--- PAGE ---
==========
These findings about evaluation practice and methodological orientation need to be unpacked and clarified through future research. An important consideration is that even though these findings are interesting and intuitive, they are only an initial step in trying to empirically link evaluators’ values to practice. It is possible there are unmeasured or untested mediators (e.g., efficacy, outcome expectations, stakeholder trust) and moderators (e.g., evaluation context, resources, evaluator demographics) that could help clarify the proposed values-practice relationship, and we hope this is a relationship that future researchers will explore.

As measured by the Big 5, evaluators are relatively conscientious, agreeable, and open to new experiences. These data are consistent with the major characteristics of evaluation practice. For example, Russ-Eft and Preskill (2009) described evaluation as a profession that demands great attention to detail, and many evaluators would likely agree that being agreeable is a part of the “personal factor” that is so critical to evaluation practice (Patton, 2008). Low average scores on the neuroticism construct support this vision of evaluation because evaluators need to be able to tolerate anxiety, fear, and other negative feelings, even though having these feelings is common in both evaluators and in the general population (LaVelle, Jones, & Donaldson, 2018). We wonder if this is because of the fluid and often-changing nature of both internal and external evaluation practice, and individuals that struggle with managing neurotic tendencies might self-elect towards other professional tracks. We are intrigued by the high agreeableness score, which is made of traits such as friendliness and compassion, and may indeed support previous discussions about the importance of the “personal factor” in evaluation practice. Further research might explore this finding and the ways in which it is expressed in practice.

In terms of political values, the data paint a picture consistent with what the authors imagine an evaluator might look like. That is, evaluators, work with programs, policies, and interventions that seek to change individuals, groups, and organizations (LaVelle & Dighe, 2020), and supporting programs that encourage change is a stereotypically liberal perspective. The respondents felt more conservative about their economic-political outlook, although they were still quite liberal in their fiscal outlook, which supports the position that evaluation is rooted in both social programming and accountability (Christie & Alkin, 2013). Put together, we make sense of evaluators’ political worldview by suggesting that they are supportive of social programs and policies, but that they want to know that they are effective. It is not clear what would happen if program stakeholders hold similar views about social or fiscal issues, or the degree to which such congruence is necessary for effective evaluator-stakeholder relationships, but hope future research can explore this hypothetical intersection.

The data gathered from evaluators suggest that the most important aspect of their workplace is competence and opportunities for growth. This is consistent with the idea that evaluators, similar to other fields dependent on systematic inquiry, value challenges and refining their skills. We interpret this to support Skolits, Morrow, and Burr’s (2009) assertion that an attractive facet of evaluation to evaluators is that the work is often varied and that evaluators must act in many different roles throughout the engagement. Much lower in importance is Status and Independence, as well as Security and Comfort. In tandem, these paint a picture of the evaluator as a person who mainly values the challenge of evaluation practice instead of the independence and job security it offers. We are intrigued about the factors and experiences that influence evaluators and their work, such as the varied influences of individual workplaces, community engagement, and association-wide stances on sociopolitical movements (e.g., see Donaldson, 2015, for discussion on the AEA Statement and the Not-AEA Statement on credible evidence).
==========
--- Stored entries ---
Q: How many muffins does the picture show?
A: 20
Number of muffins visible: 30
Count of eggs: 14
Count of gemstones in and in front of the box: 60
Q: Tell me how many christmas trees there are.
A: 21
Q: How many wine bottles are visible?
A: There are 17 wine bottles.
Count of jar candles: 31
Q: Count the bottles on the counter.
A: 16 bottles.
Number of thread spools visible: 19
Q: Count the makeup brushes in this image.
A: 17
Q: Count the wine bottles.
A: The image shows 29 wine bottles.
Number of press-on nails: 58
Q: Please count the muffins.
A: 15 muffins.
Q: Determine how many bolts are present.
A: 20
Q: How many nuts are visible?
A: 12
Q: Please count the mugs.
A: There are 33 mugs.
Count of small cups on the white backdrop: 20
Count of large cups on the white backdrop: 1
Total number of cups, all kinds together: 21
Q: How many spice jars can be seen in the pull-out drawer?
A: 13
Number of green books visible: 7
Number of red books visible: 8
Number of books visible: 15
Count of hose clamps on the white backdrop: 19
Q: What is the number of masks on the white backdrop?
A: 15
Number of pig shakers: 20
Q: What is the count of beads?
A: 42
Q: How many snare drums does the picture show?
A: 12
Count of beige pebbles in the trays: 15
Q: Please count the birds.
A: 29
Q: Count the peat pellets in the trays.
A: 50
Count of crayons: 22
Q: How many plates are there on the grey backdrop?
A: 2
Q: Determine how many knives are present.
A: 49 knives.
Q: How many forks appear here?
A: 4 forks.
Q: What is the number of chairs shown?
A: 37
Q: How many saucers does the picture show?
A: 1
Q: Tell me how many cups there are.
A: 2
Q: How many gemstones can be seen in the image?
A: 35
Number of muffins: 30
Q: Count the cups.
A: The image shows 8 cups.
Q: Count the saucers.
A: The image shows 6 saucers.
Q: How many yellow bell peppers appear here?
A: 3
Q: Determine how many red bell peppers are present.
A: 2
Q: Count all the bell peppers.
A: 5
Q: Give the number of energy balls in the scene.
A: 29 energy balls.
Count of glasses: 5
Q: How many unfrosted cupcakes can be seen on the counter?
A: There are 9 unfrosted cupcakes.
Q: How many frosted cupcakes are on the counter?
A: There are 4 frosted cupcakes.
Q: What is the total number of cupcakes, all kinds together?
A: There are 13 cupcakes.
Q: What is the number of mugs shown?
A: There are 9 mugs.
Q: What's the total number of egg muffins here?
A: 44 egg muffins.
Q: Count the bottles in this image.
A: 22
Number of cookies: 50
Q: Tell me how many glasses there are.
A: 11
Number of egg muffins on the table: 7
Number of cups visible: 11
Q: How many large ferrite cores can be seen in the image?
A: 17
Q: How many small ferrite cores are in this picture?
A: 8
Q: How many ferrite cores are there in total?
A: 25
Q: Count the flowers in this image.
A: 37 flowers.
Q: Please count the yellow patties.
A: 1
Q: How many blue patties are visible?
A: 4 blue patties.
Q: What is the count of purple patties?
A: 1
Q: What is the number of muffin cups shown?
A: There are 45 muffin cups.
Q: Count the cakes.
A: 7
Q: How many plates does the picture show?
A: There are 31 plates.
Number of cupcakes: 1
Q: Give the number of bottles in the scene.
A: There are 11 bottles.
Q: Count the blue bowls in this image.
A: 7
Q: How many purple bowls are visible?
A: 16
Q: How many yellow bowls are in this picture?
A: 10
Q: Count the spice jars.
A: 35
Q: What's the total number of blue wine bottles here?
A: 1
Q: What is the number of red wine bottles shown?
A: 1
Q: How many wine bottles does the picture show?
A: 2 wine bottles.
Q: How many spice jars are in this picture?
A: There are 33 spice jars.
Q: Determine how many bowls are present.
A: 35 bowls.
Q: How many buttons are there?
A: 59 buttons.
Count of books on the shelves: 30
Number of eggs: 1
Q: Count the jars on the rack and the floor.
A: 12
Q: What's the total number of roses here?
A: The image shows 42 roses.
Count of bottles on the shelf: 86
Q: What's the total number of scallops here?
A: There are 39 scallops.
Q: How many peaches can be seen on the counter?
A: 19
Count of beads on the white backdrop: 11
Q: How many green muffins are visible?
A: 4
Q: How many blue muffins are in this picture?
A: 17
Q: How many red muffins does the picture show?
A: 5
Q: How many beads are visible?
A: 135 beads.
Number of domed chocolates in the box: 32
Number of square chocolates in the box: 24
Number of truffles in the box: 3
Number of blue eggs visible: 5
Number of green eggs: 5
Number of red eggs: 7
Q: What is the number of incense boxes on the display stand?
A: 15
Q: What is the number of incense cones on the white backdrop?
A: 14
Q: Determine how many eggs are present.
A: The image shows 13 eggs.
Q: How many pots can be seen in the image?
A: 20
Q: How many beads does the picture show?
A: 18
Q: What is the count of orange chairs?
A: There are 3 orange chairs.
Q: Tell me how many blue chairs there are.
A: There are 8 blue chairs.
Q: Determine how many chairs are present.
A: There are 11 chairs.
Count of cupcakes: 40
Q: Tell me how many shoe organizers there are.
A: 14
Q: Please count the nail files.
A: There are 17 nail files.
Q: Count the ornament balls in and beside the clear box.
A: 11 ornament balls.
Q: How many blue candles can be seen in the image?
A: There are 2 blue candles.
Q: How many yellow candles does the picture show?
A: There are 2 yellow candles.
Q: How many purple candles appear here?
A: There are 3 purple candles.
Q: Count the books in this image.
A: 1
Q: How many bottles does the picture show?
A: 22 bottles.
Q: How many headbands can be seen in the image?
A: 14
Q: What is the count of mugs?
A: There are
==========
--- GOALS ---
#1 In the passage on evaluators' values, swap "stakeholder trust" for "client trust" and write out the stretch from "These findings about" through "researchers will explore." again.
#2 Please give the stretch of the records from the line that contains "Number of muffins: 30" through the line that contains "Count of glasses: 5" as a JSON list of strings, one string per line, with blank lines left out.

--- EXERCISE RESULTS ---
#1
These findings about evaluation practice and methodological orientation need to be unpacked and clarified through future research. An important consideration is that even though these findings are interesting and intuitive, they are only an initial step in trying to empirically link evaluators’ values to practice. It is possible there are unmeasured or untested mediators (e.g., efficacy, outcome expectations, client trust) and moderators (e.g., evaluation context, resources, evaluator demographics) that could help clarify the proposed values-practice relationship, and we hope this is a relationship that future researchers will explore.

#2
[
  "Number of muffins: 30",
  "Q: Count the cups.",
  "A: The image shows 8 cups.",
  "Q: Count the saucers.",
  "A: The image shows 6 saucers.",
  "Q: How many yellow bell peppers appear here?",
  "A: 3",
  "Q: Determine how many red bell peppers are present.",
  "A: 2",
  "Q: Count all the bell peppers.",
  "A: 5",
  "Q: Give the number of energy balls in the scene.",
  "A: 29 energy balls.",
  "Count of glasses: 5"
]